And on top of the normal everyday awesomeness,
I was doing at least one or more extra things that
needed to be done that had piled up after
months and months and months of not being on my game.
Like organizing every little thing.
I
didn't need a nap all week, for the first time since October last year.
It felt so good to have energy, to feel alive and excited about my work
and my day, to wake up and smile because I am so happy instead of
crying because I didn't want to do anything.
But most importantly, I was taking the time to love and live life.
I've
been making the time when something unexpected happens to stop,
re-calibrate, make a new plan with my priorities first in line, and then
starting again with the new plan.
I saw this and it changed my life.
It is very easy to go go go.
To get so caught up in all that "has" to get done.
But a lot of what has to be done is not as important
as the people in your life that need to be loved.
Instead
of being upset that my plan for the day got interrupted, no matter what
it was, I choose to slow down and be patient and loving. I quickly
changed my plans to best fit everyone, including myself, so that I
wasn't just cleaning my house. We played, we explored, we did things
together, and we had fun getting things done.
I had a few experiences with Jacob that I wanted to share that really opened my eyes about how I can be a better mom.
Jacob
was really upset about something at school. He gets so fixated on
something, and it completely destroys him and no matter what you say to
him he can't be reasoned with or shaken out of it.
In the past I've gotten angry, frustrated, and confused.
For goodness sake, what is his problem?!
And
one of these times I was so lost and had no idea what to do, that I
just bowed my head and silently asked God what I was doing wrong?
The
spirit spoke so strongly to me, and told me that he is just like me,
and just like every other human being. Sometimes we're just going to be
sad, and angry, and there's nothing you can say or do to make it better.

## [ACTION ITEM A]
In the personal essay, since when had the writer needed a nap until the week described?
## [ACTION ITEM B]
According to the personal essay, what steps does the writer now take when something unexpected happens? List all of them.
## [ACTION ITEM C]
Continue the personal essay from its last sentence.
The listing that follows is separate material and has no connection to the personal essay.

## [DATASET EXCERPTS]
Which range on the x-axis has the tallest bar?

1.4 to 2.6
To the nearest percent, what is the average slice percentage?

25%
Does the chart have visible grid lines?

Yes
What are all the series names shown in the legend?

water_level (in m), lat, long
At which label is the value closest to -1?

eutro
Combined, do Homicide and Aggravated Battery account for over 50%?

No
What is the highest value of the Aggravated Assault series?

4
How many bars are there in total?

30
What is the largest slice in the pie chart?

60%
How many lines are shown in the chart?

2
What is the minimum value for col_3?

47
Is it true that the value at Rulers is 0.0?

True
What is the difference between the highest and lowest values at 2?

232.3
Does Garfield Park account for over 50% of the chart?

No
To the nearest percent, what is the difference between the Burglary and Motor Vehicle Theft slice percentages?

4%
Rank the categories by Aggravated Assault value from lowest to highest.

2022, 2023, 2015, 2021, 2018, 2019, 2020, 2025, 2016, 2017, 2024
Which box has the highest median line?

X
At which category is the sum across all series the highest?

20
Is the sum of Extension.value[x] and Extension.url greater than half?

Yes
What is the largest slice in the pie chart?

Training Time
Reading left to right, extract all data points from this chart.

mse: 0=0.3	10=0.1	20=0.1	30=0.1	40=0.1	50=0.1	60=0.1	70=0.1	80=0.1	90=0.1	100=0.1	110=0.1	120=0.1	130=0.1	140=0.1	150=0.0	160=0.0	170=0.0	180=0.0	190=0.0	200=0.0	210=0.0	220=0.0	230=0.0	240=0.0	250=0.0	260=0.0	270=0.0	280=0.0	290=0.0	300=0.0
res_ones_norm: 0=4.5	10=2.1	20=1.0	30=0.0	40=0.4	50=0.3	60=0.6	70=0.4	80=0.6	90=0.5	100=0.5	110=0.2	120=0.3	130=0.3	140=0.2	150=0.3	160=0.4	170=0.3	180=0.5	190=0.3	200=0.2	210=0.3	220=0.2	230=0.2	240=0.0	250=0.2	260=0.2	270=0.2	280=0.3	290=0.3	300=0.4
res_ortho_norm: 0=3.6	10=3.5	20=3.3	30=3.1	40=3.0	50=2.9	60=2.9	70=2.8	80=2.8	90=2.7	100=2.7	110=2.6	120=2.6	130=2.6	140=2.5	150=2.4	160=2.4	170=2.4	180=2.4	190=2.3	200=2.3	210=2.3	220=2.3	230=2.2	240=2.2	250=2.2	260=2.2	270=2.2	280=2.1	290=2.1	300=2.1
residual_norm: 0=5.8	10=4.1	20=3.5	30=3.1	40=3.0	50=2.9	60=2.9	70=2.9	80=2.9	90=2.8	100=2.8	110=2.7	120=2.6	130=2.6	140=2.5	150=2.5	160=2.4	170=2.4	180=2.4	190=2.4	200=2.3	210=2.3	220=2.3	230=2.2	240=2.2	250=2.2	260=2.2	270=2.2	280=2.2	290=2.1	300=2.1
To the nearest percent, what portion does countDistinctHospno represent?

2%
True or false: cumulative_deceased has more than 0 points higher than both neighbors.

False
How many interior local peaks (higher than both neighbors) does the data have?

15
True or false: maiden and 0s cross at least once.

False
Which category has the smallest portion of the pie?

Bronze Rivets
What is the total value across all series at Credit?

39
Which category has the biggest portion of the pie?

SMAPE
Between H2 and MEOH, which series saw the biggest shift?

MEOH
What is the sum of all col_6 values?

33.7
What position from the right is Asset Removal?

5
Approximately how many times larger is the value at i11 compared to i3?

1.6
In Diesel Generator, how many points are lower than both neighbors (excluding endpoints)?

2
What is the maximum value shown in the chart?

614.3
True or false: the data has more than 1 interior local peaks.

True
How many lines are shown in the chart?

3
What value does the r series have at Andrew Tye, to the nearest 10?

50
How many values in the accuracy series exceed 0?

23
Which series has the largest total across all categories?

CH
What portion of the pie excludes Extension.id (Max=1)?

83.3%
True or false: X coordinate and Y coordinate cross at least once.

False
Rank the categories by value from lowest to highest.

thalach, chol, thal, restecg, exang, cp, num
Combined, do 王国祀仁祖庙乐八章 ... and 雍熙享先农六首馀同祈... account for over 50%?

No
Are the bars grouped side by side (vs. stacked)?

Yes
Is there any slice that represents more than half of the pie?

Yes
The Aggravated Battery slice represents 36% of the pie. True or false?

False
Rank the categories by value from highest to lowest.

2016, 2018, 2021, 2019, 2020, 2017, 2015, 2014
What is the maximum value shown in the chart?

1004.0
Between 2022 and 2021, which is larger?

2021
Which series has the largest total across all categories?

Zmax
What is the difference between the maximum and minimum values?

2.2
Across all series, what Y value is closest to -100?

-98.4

## [TASK RESPONSE A]
Since October of the previous year.

## [TASK RESPONSE B]
- Stop
- Re-calibrate
- Make a new plan with priorities first in line
- Start again with the new plan

## [TASK RESPONSE C]
Nothing. Except love them.
I thought about how I handle my emotions, and how sometimes you're just sad or mad, and you just need to ride it out.
A hug, a kiss, a good cry, a piece of chocolate, and time are all you need.
How can I expect my four year old to master his emotions more than I can?
I was expecting him to do something that was impossible.
I
had a really good chance to practice this new found knowledge and view
point the other day, and I'm sure I'll have plenty more chances in the
years to come. Jacob was upset because someone had broken his toy. He
was crying uncontrollable, and I immediately got frustrated and wanted
him to keep his wailing to himself to save my ears. But then I stopped,
and I put myself in his shoes. If someone had broken something really
special to me, had done it maliciously and hadn't been sorry about it,
and didn't offer to replace it...
I'd be crying uncontrollably too.
So
we got home and we just cried together. He was so shocked that I was
sad for him instead of mad at him for having feelings, that he was
actually able to talk to me about it. I tried to explain that we can't
always get what we want, and sometimes people are going to be mean and
we just need to distance ourselves from them and still try to love them
without putting ourselves in harms way.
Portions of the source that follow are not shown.